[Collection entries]

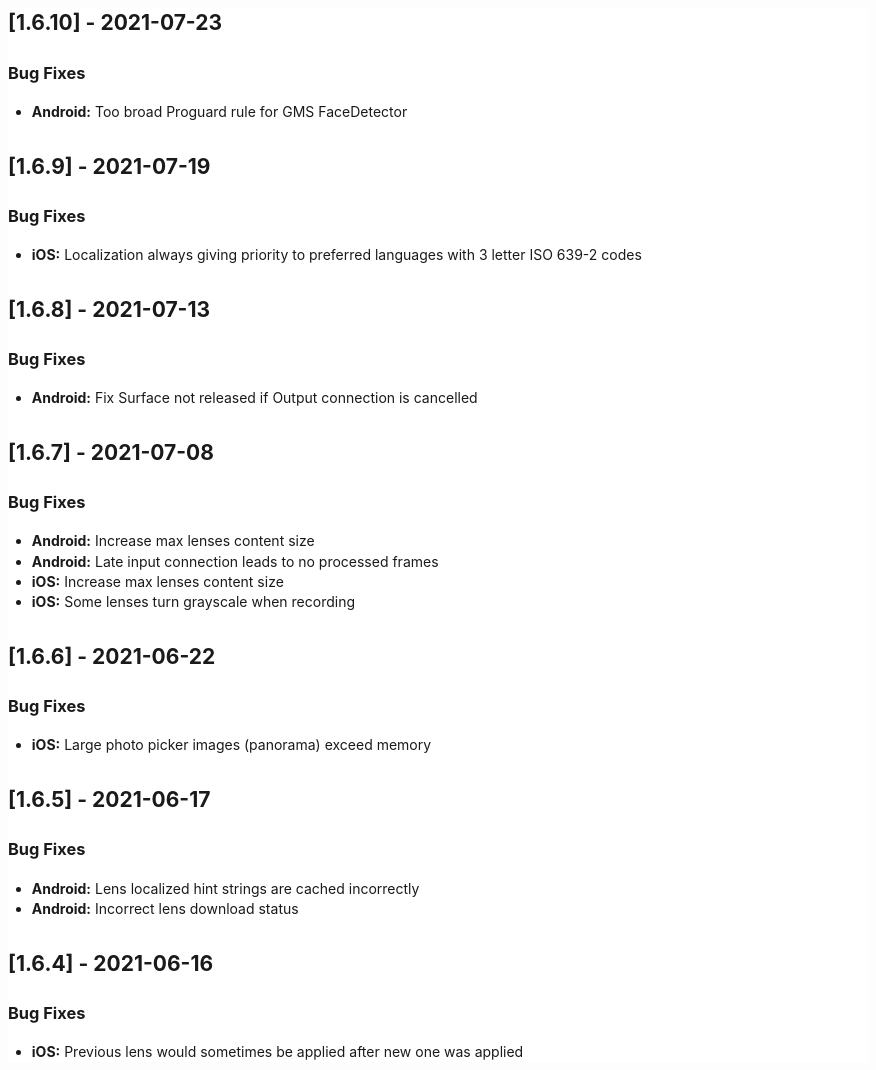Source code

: <a name="1.6.10"></a>
## [1.6.10] - 2021-07-23
### Bug Fixes
- **Android:**  Too broad Proguard rule for GMS FaceDetector


<a name="1.6.9"></a>
## [1.6.9] - 2021-07-19
### Bug Fixes
- **iOS:**  Localization always giving priority to preferred languages with 3 letter ISO 639-2 codes


<a name="1.6.8"></a>
## [1.6.8] - 2021-07-13
### Bug Fixes
- **Android:**  Fix Surface not released if Output connection is cancelled


<a name="1.6.7"></a>
## [1.6.7] - 2021-07-08
### Bug Fixes
- **Android:**  Increase max lenses content size
- **Android:**  Late input connection leads to no processed frames
- **iOS:**  Increase max lenses content size
- **iOS:**  Some lenses turn grayscale when recording


<a name="1.6.6"></a>
## [1.6.6] - 2021-06-22
### Bug Fixes
- **iOS:**  Large photo picker images (panorama) exceed memory


<a name="1.6.5"></a>
## [1.6.5] - 2021-06-17
### Bug Fixes
- **Android:**  Lens localized hint strings are cached incorrectly
- **Android:**  Incorrect lens download status


<a name="1.6.4"></a>
## [1.6.4] - 2021-06-16
### Bug Fixes
- **iOS:**  Previous lens would sometimes be applied after new one was applied

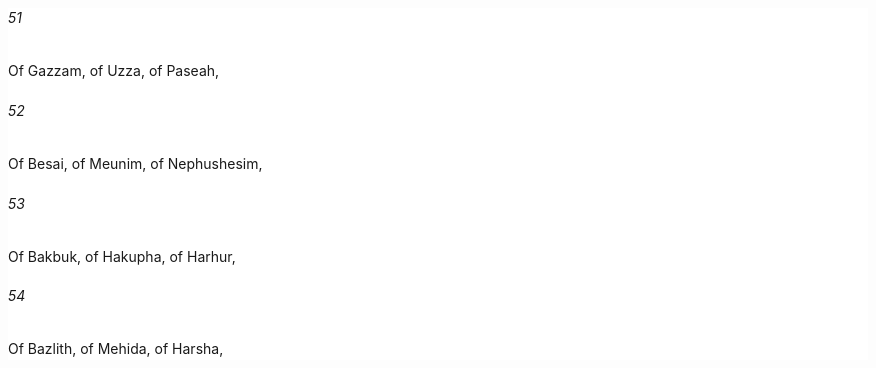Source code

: 






###### 51 






Of Gazzam, of Uzza, of Paseah, 













###### 52 






Of Besai, of Meunim, of Nephushesim, 













###### 53 






Of Bakbuk, of Hakupha, of Harhur, 













###### 54 






Of Bazlith, of Mehida, of Harsha, 






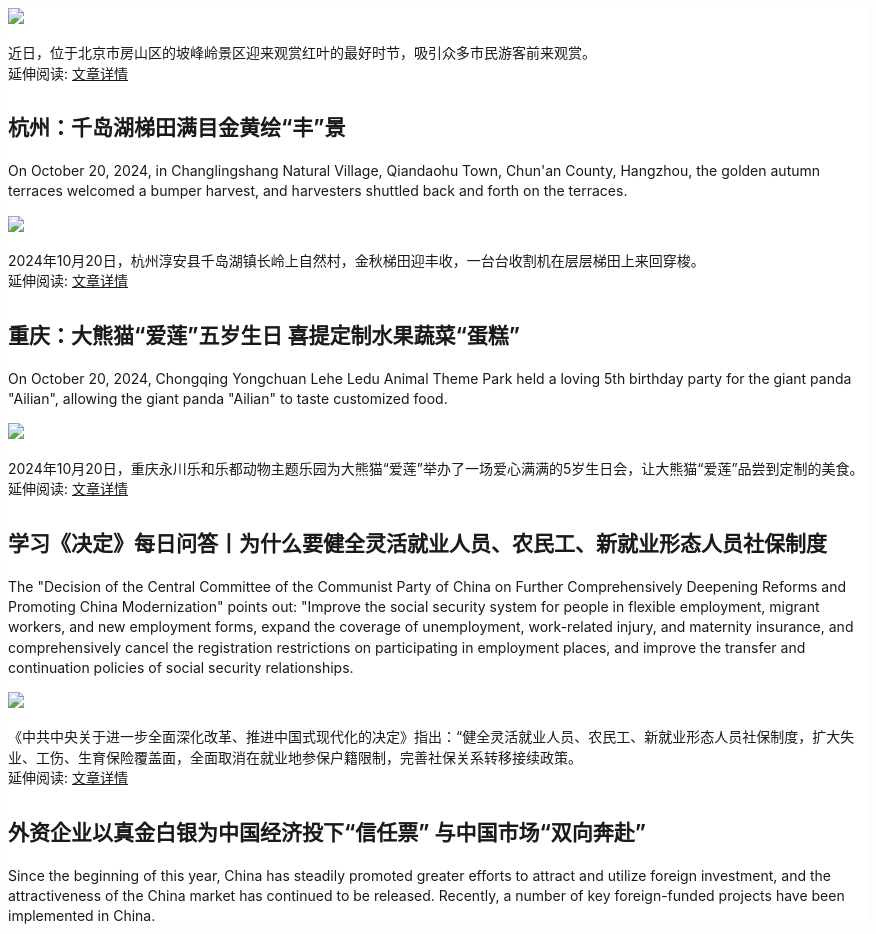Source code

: <img src="https://p4.img.cctvpic.com/photoworkspace/2024/10/21/2024102110423594942.png" />   

近日，位于北京市房山区的坡峰岭景区迎来观赏红叶的最好时节，吸引众多市民游客前来观赏。   
延伸阅读: [文章详情](https://photo.cctv.com/2024/10/21/PHOAWbJbOc71fzVt59aGA5fj241021.shtml)   

<qrcode title="北京坡峰岭：秋日红叶引游人" image="https://p4.img.cctvpic.com/photoworkspace/2024/10/21/2024102110423594942.png" />   

## 杭州：千岛湖梯田满目金黄绘“丰”景   
On October 20, 2024, in Changlingshang Natural Village, Qiandaohu Town, Chun'an County, Hangzhou, the golden autumn terraces welcomed a bumper harvest, and harvesters shuttled back and forth on the terraces.   

<img src="https://p1.img.cctvpic.com/photoworkspace/2024/10/21/2024102111002614991.jpg" />   

2024年10月20日，杭州淳安县千岛湖镇长岭上自然村，金秋梯田迎丰收，一台台收割机在层层梯田上来回穿梭。   
延伸阅读: [文章详情](https://photo.cctv.com/2024/10/21/PHOAsK5BnQxTE8BR0uB0JtQs241021.shtml)   

<qrcode title="杭州：千岛湖梯田满目金黄绘“丰”景" image="https://p1.img.cctvpic.com/photoworkspace/2024/10/21/2024102111002614991.jpg" />   

## 重庆：大熊猫“爱莲”五岁生日 喜提定制水果蔬菜“蛋糕”   
On October 20, 2024, Chongqing Yongchuan Lehe Ledu Animal Theme Park held a loving 5th birthday party for the giant panda "Ailian", allowing the giant panda "Ailian" to taste customized food.   

<img src="https://p4.img.cctvpic.com/photoworkspace/2024/10/21/2024102111051168246.jpg" />   

2024年10月20日，重庆永川乐和乐都动物主题乐园为大熊猫“爱莲”举办了一场爱心满满的5岁生日会，让大熊猫“爱莲”品尝到定制的美食。   
延伸阅读: [文章详情](https://photo.cctv.com/2024/10/21/PHOAFCLlmeYHcNrDokMNFXYP241021.shtml)   

<qrcode title="重庆：大熊猫“爱莲”五岁生日 喜提定制水果蔬菜“蛋糕”" image="https://p4.img.cctvpic.com/photoworkspace/2024/10/21/2024102111051168246.jpg" />   

## 学习《决定》每日问答丨为什么要健全灵活就业人员、农民工、新就业形态人员社保制度   
The "Decision of the Central Committee of the Communist Party of China on Further Comprehensively Deepening Reforms and Promoting China Modernization" points out: "Improve the social security system for people in flexible employment, migrant workers, and new employment forms, expand the coverage of unemployment, work-related injury, and maternity insurance, and comprehensively cancel the registration restrictions on participating in employment places, and improve the transfer and continuation policies of social security relationships.   

<img src="https://p3.img.cctvpic.com/photoworkspace/2024/10/21/2024102111151852298.jpg" />   

《中共中央关于进一步全面深化改革、推进中国式现代化的决定》指出：“健全灵活就业人员、农民工、新就业形态人员社保制度，扩大失业、工伤、生育保险覆盖面，全面取消在就业地参保户籍限制，完善社保关系转移接续政策。   
延伸阅读: [文章详情](https://news.cctv.com/2024/10/21/ARTIN5eJDZ0gB7qmkLxgfuZw241021.shtml)   

<qrcode title="学习《决定》每日问答丨为什么要健全灵活就业人员、农民工、新就业形态人员社保制度" image="https://p3.img.cctvpic.com/photoworkspace/2024/10/21/2024102111151852298.jpg" />   

## 外资企业以真金白银为中国经济投下“信任票” 与中国市场“双向奔赴”   
Since the beginning of this year, China has steadily promoted greater efforts to attract and utilize foreign investment, and the attractiveness of the China market has continued to be released. Recently, a number of key foreign-funded projects have been implemented in China.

▸ Exercise description
Reproduce all lines above exactly. Leave the images out.

▸ Written answer
Source code

: <a name="1.6.10"></a>
## [1.6.10] - 2021-07-23
### Bug Fixes
- **Android:**  Too broad Proguard rule for GMS FaceDetector


<a name="1.6.9"></a>
## [1.6.9] - 2021-07-19
### Bug Fixes
- **iOS:**  Localization always giving priority to preferred languages with 3 letter ISO 639-2 codes


<a name="1.6.8"></a>
## [1.6.8] - 2021-07-13
### Bug Fixes
- **Android:**  Fix Surface not released if Output connection is cancelled


<a name="1.6.7"></a>
## [1.6.7] - 2021-07-08
### Bug Fixes
- **Android:**  Increase max lenses content size
- **Android:**  Late input connection leads to no processed frames
- **iOS:**  Increase max lenses content size
- **iOS:**  Some lenses turn grayscale when recording


<a name="1.6.6"></a>
## [1.6.6] - 2021-06-22
### Bug Fixes
- **iOS:**  Large photo picker images (panorama) exceed memory


<a name="1.6.5"></a>
## [1.6.5] - 2021-06-17
### Bug Fixes
- **Android:**  Lens localized hint strings are cached incorrectly
- **Android:**  Incorrect lens download status


<a name="1.6.4"></a>
## [1.6.4] - 2021-06-16
### Bug Fixes
- **iOS:**  Previous lens would sometimes be applied after new one was applied

Source code

: 






###### 51 






Of Gazzam, of Uzza, of Paseah, 













###### 52 






Of Besai, of Meunim, of Nephushesim, 













###### 53 






Of Bakbuk, of Hakupha, of Harhur, 













###### 54 






Of Bazlith, of Mehida, of Harsha, 






Source code

: <img src="https://p4.img.cctvpic.com/photoworkspace/2024/10/21/2024102110423594942.png" />   

近日，位于北京市房山区的坡峰岭景区迎来观赏红叶的最好时节，吸引众多市民游客前来观赏。   
延伸阅读: [文章详情](https://photo.cctv.com/2024/10/21/PHOAWbJbOc71fzVt59aGA5fj241021.shtml)   

<qrcode title="北京坡峰岭：秋日红叶引游人" image="https://p4.img.cctvpic.com/photoworkspace/2024/10/21/2024102110423594942.png" />   

## 杭州：千岛湖梯田满目金黄绘“丰”景   
On October 20, 2024, in Changlingshang Natural Village, Qiandaohu Town, Chun'an County, Hangzhou, the golden autumn terraces welcomed a bumper harvest, and harvesters shuttled back and forth on the terraces.   

<img src="https://p1.img.cctvpic.com/photoworkspace/2024/10/21/2024102111002614991.jpg" />   

2024年10月20日，杭州淳安县千岛湖镇长岭上自然村，金秋梯田迎丰收，一台台收割机在层层梯田上来回穿梭。   
延伸阅读: [文章详情](https://photo.cctv.com/2024/10/21/PHOAsK5BnQxTE8BR0uB0JtQs241021.shtml)   

<qrcode title="杭州：千岛湖梯田满目金黄绘“丰”景" image="https://p1.img.cctvpic.com/photoworkspace/2024/10/21/2024102111002614991.jpg" />   

## 重庆：大熊猫“爱莲”五岁生日 喜提定制水果蔬菜“蛋糕”   
On October 20, 2024, Chongqing Yongchuan Lehe Ledu Animal Theme Park held a loving 5th birthday party for the giant panda "Ailian", allowing the giant panda "Ailian" to taste customized food.   

<img src="https://p4.img.cctvpic.com/photoworkspace/2024/10/21/2024102111051168246.jpg" />   

2024年10月20日，重庆永川乐和乐都动物主题乐园为大熊猫“爱莲”举办了一场爱心满满的5岁生日会，让大熊猫“爱莲”品尝到定制的美食。   
延伸阅读: [文章详情](https://photo.cctv.com/2024/10/21/PHOAFCLlmeYHcNrDokMNFXYP241021.shtml)   

<qrcode title="重庆：大熊猫“爱莲”五岁生日 喜提定制水果蔬菜“蛋糕”" image="https://p4.img.cctvpic.com/photoworkspace/2024/10/21/2024102111051168246.jpg" />   

## 学习《决定》每日问答丨为什么要健全灵活就业人员、农民工、新就业形态人员社保制度   
The "Decision of the Central Committee of the Communist Party of China on Further Comprehensively Deepening Reforms and Promoting China Modernization" points out: "Improve the social security system for people in flexible employment, migrant workers, and new employment forms, expand the coverage of unemployment, work-related injury, and maternity insurance, and comprehensively cancel the registration restrictions on participating in employment places, and improve the transfer and continuation policies of social security relationships.   

<img src="https://p3.img.cctvpic.com/photoworkspace/2024/10/21/2024102111151852298.jpg" />   

《中共中央关于进一步全面深化改革、推进中国式现代化的决定》指出：“健全灵活就业人员、农民工、新就业形态人员社保制度，扩大失业、工伤、生育保险覆盖面，全面取消在就业地参保户籍限制，完善社保关系转移接续政策。   
延伸阅读: [文章详情](https://news.cctv.com/2024/10/21/ARTIN5eJDZ0gB7qmkLxgfuZw241021.shtml)   

<qrcode title="学习《决定》每日问答丨为什么要健全灵活就业人员、农民工、新就业形态人员社保制度" image="https://p3.img.cctvpic.com/photoworkspace/2024/10/21/2024102111151852298.jpg" />   

## 外资企业以真金白银为中国经济投下“信任票” 与中国市场“双向奔赴”   
Since the beginning of this year, China has steadily promoted greater efforts to attract and utilize foreign investment, and the attractiveness of the China market has continued to be released. Recently, a number of key foreign-funded projects have been implemented in China.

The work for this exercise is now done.